What’s a poor Christian pilgrim to do?

This is not an abstract question for me. I have recently started a website with the aim of bringing Anglican laity together in discussion, joined the band of the ‘No Anglican Covenant Coalition’ and begun to blog here – all partly for the joy of it, but also in the hope of nudging people and events in what seems to me to be ‘a Godward direction’. I am not alone. Like my blogging colleagues, I had hoped I was a molecule (all right, then, an atom) of the hands or feet.

Is contemplation really superior to action?

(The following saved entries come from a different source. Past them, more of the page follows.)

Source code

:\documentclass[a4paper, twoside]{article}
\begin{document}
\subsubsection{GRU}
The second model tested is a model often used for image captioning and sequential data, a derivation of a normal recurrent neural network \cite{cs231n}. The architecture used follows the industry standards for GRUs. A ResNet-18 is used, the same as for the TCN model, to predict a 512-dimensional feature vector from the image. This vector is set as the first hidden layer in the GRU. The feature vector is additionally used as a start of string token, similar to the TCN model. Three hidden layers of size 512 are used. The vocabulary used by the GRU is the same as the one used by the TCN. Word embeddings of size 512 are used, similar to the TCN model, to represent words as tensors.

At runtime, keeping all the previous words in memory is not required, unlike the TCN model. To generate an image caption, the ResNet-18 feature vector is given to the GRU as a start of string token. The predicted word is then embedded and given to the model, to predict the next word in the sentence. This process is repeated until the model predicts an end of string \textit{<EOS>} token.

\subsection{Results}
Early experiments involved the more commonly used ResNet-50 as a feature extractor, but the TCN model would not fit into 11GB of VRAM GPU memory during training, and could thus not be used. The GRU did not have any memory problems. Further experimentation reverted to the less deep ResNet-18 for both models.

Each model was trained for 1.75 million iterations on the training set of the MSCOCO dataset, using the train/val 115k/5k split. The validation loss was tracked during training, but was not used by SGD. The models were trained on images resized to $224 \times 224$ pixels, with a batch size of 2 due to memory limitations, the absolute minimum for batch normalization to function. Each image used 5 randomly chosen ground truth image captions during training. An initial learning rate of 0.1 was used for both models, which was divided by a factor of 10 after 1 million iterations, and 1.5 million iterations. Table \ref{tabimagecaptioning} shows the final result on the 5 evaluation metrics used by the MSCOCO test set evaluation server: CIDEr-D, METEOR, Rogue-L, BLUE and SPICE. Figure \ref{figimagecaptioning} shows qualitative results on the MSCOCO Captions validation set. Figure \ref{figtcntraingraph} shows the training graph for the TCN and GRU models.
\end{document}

For what it’s worth, I think that God hopes we will we do whatever we can to make good our daily prayer, ‘Thy Kingdom come’. The way that we try and do this will of course vary from person to person (that is why we talk about spiritual gifts) and it will also vary according to our physical well-being, as Milton famously pointed out in his sonnet about his blindness:

When I consider how my light is spent,
Ere half my days, in this dark world and wide,

And that one talent which is death to hide,
Lodged with me useless, though my soul more bent
To serve therewith my maker, and present
My true account, lest he returning chide,
Doth God exact day-labour, light denied?
I fondly ask; but Patience to prevent
That murmur, soon replies, God doth not need
Either man’s work or his own gifts, who best
Bear his mild yoke, they serve him best, his state
Is kingly. Thousands at his bidding speed
And post o’er land and ocean without rest:
They also serve who only stand and wait.

What do you think? Are we here to do or to be?

*Thank-you, Sally Barnes and Mary Judkins, for the nudges!